焦っているとサヴァリス将軍が嬉しそうに破顔した。
「貴女が……黒髪黒目なのでもしやと思っておりましたが、こんな可憐な御嬢さんが魔王討伐の英雄の魔法使いだったとは。大変失礼いたしました」
「いえ、英雄と言っても名ばかりですから」
「ご謙遜を。貴女の活躍は我が月の国でも有名ですよ」
「そ、そうですか。ありがとうございます、サヴァリス将軍――あっサヴァリス殿下とお呼びした方がいいですか?」
確かロアナも第五王子も殿下って呼んでいたはず。
「貴女には将軍と呼んでいただいた方が嬉しいです。カナデとお呼びしてもよろしいですか?」
「ご自由にお呼び下さい」
だからって変な呼び方しないでよね!普通でお願い。
「では、カナデ。これからよろしくおねがいします」
「はい」
そんな美形スマイル見せたら大概の女の子は惚れちゃうよ。えっ私?王族には変態と我が儘しかいないと思っているからね。この王子様も胡散くさくてしょうがないよ。関わりたくない~。
私たちは馬車に乗り込み、月の国の王宮へ馬車で向かった。
その間、第五王子が終始不機嫌だったのが地味にウザかった。
第五王子、仕事しろ。
♢
私たちは王宮に着いた後、謁見の間に通された。王族付の訪問だからね、国王と謁見しない訳にはいかないのだよ。これも仕事仕事。それにしても……国のお偉いさん揃い踏みだねぇ。第五王子を見に来たのかな?コイツ王族・英雄・美形の三拍子だもんなー。性格はアレだけど。
国王とは目を合わせないように歩き、玉座の前で跪く。この姿勢地味に辛いんだよねー。
「面を上げよ」
月の国王も美形さんだなー、サヴァリス将軍とそっくり。サヴァリス将軍を20歳ぐらい歳取らせた感じ?さすが兄弟。これだけ年が離れてるってことは異母兄弟なのかね?後でロアナに聞いてみよーっと。

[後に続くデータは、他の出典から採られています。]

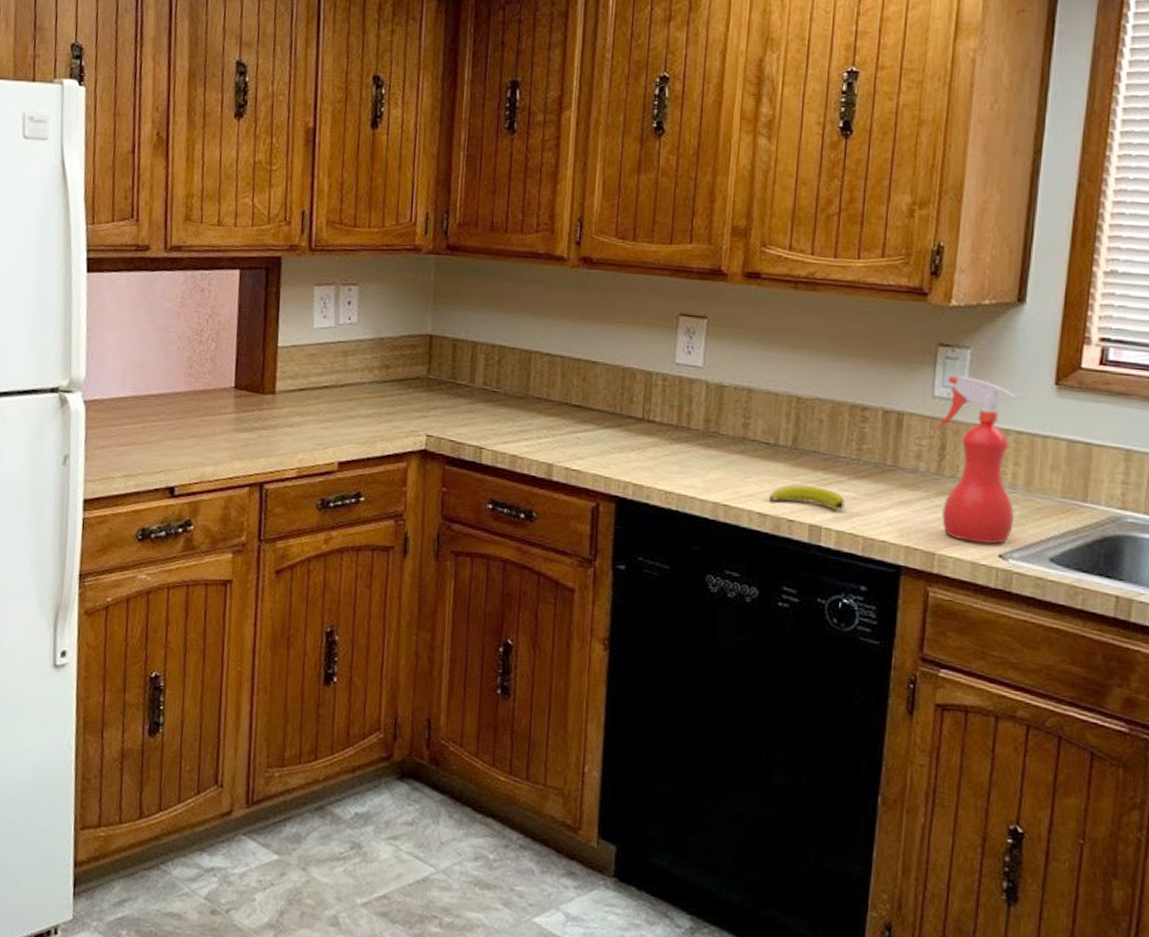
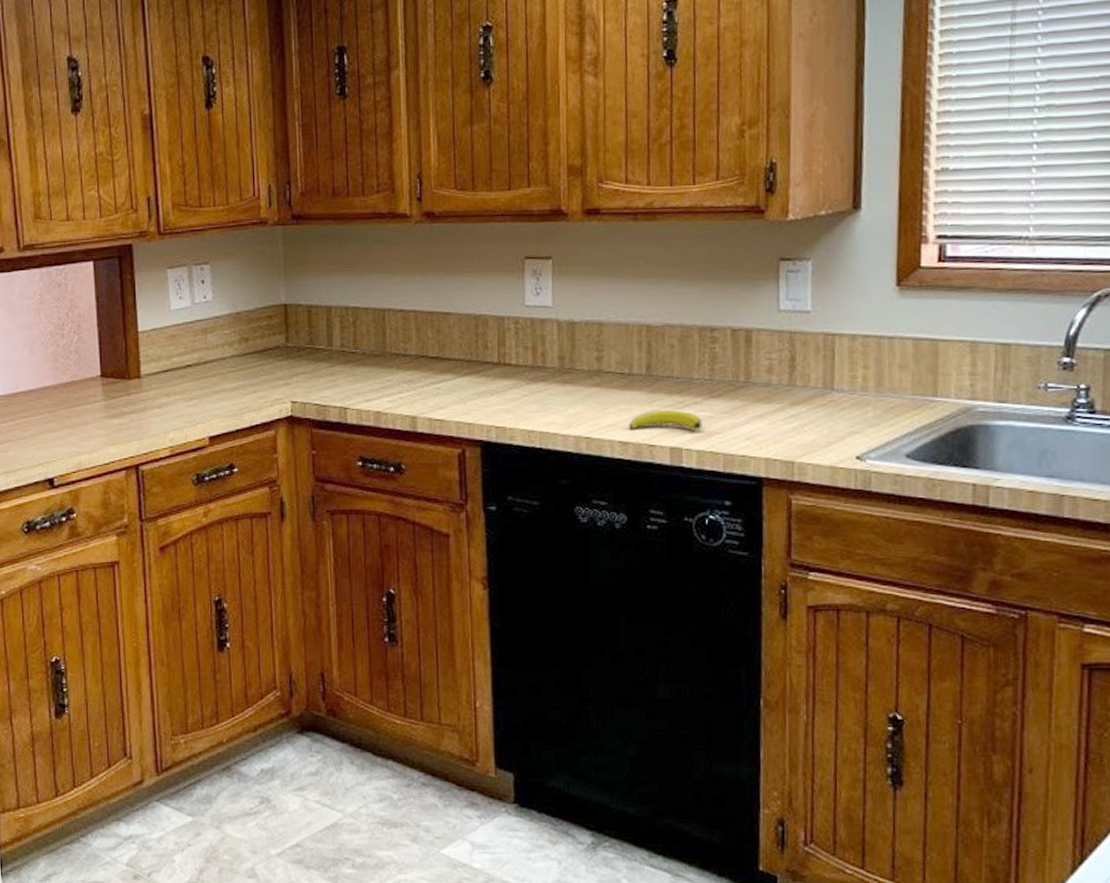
spray bottle: present [935,375,1025,544] -> none [783,287,868,447]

「マティアス王子、キャンベル外交官、カナデ、此度の急な要請に応じて下さった事、感謝する」
「同じ人間領に住む隣人として当然のことをしたまでです」
第五王子が私たちを代表して答える。
「此度のことは事前に話してある通り、異世界人を召喚してしまってな。そのことで其方の協力を得たい」
「その異世界人を一体どうするおつもりでしょうか?」
「余計な混乱の種は今の月の国には不要だ。故に元の世界に送還したいと思っている」
妙ね……。魔王侵攻からの復興で忙しいから混乱の種を抱えたくないのは判る。でもどうして送還なの?態々空の国に借りを作ること何てせずに、言い方は悪いけど異世界人を始末してしまえばそれで終わりなのに。お偉いさんの考えていることは捻くれているからなー。何が目的か判らないけど、こっちに火の粉がかからないように気を付けよう。
「それで、だ。カナデ、貴君には異世界人を送還してもらいたい。我が国の魔法使いでは無理だったのでな、空の国一の魔法使いである貴君にお願いしたい」
とんだ無茶ぶりだよ!!王様のお願い(強制)なんて拒否できんわ!無理とか言えない雰囲気だよぉ。

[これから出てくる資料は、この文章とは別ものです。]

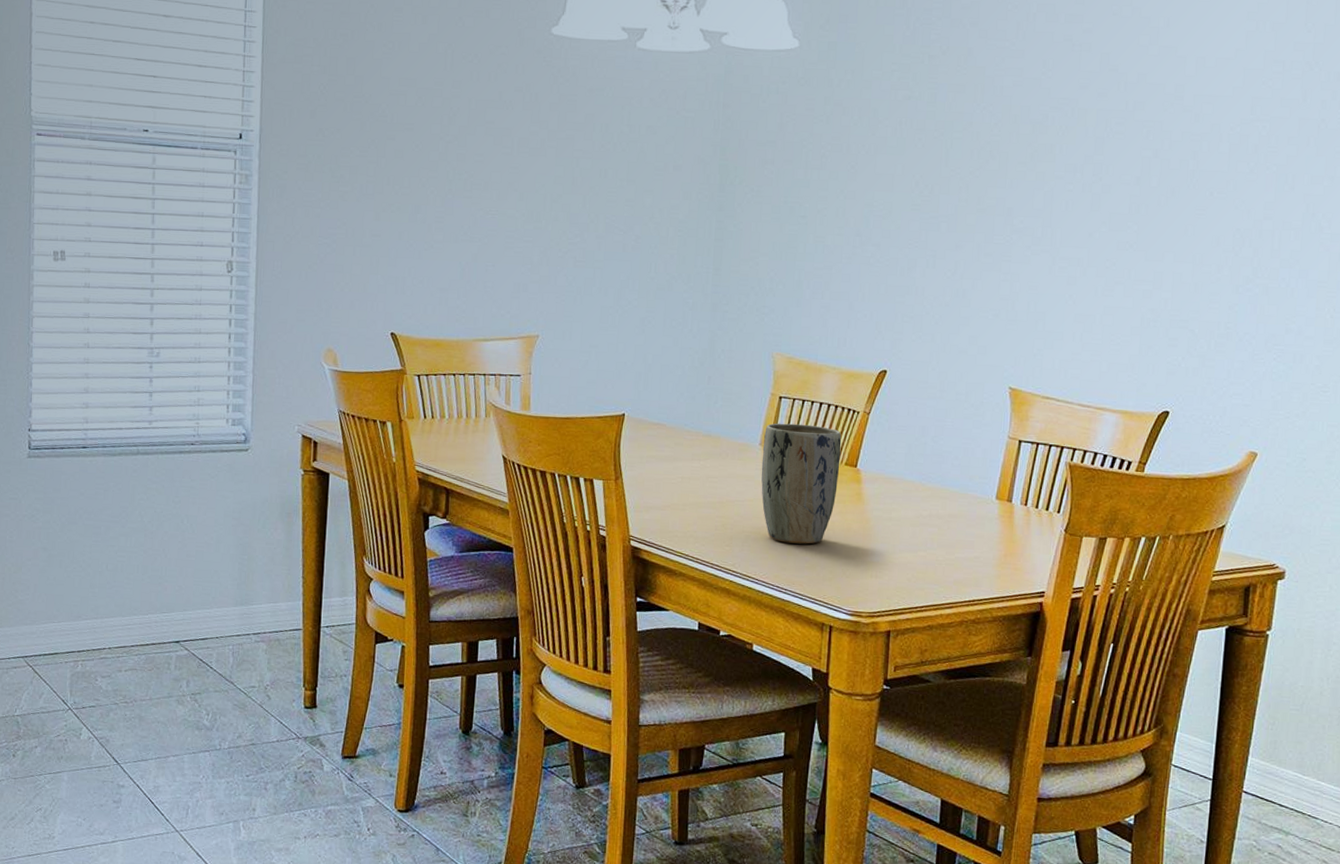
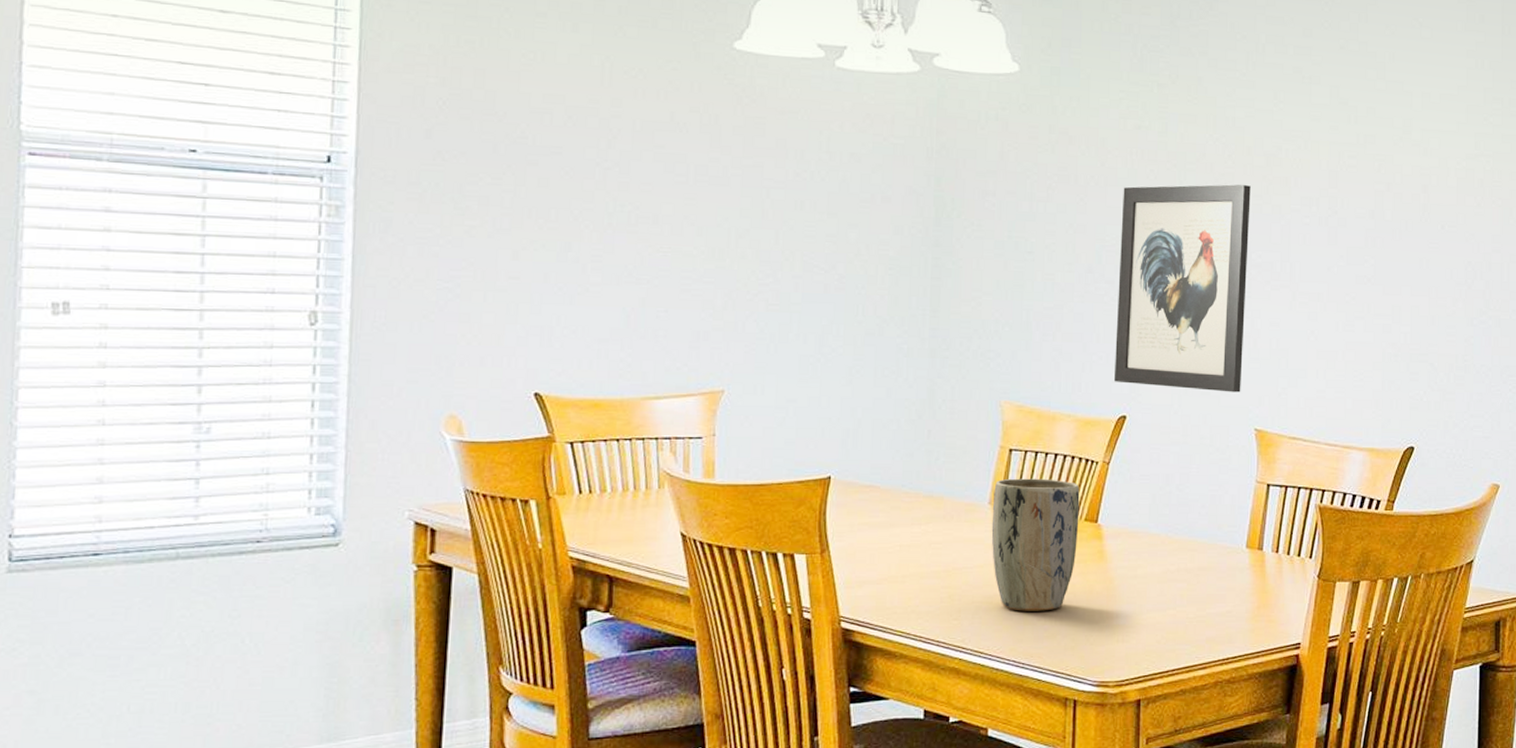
wall art: none [877,152,1016,352] -> present [1114,184,1251,393]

「必ずとは若輩故お約束出来ませんが、精一杯頑張ります」
それしか言えないよ!王様は期待の眼差しで見てくるし、お偉いさんたちは獲物を見つけた目をしているし……ひょぇぇええええ、プレッシャーがパネェ。逃げたい!隠れたい!失踪したい!
私の胃に多大な負荷をかけて謁見は終了した。
小市民は辛いよ。
♢
「こちらが魔法局です」
胃の痛くなるような謁見の次の日。私は異世界人に会うために魔法局へ来ていた。ちなみに引率はサヴァリス将軍。私たちのホスト役らしい。あんまり関わりたくないんだけどね。
魔法局の中は意外と綺麗だった。こういう研究職の人間ばかりが集まる場所って汚いことが多いからね。うむ、整理整頓が行き届いているのは良いことだ。

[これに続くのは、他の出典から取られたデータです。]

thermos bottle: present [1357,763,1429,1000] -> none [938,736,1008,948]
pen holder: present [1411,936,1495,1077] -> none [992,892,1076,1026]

「まずは今回異世界人を召喚したガラン副局長に会ってもらいます」
ニッコリと微笑むサヴァリス将軍。
サヴァリス将軍には悪いけど、サルバ先輩には会いたくない。
一際重厚な扉を開くと、ヨレヨレのローブを着たボサボサ髪の眼鏡をかけた男がいた。
「おおっ、ロアナにカナデ久しぶりだな!元気してたか? カナデ、早速だがお前を解析させてくれ!それか一緒に新しい魔法陣を創りだそう!それにカナデに意見を聞きたい魔法陣が――――うぶぉぉっ」
「お黙りなさい、サルバドール!!何ですかその恰好は!!王族の方に会うのは予定されていたことでしょう?いい歳した大人なのだから、もっとシャンとしなさいな!」
ロアナの鉄拳制裁が行われた。悪い意味で変わらないなサルバ先輩は。サルバドール・ガランは私とロアナと第五王子の一つ上の学年で先輩だった。お世話にはなっていないけどね。前世の知識を元にカッコいいからと魔法を使う前に魔法陣のエフェクトを出していたら、私はサルバ先輩に捕まって、私自身を解析されそうになった。解析方法は……うん、私の名誉の為に黙秘する。サルバ先輩は簡単に言うと、魔法陣マニアの飲んだくれ。しかもコレでも月の国の貴族って言うんだから驚きだよね!上流階級には変人しかいないのかよってね。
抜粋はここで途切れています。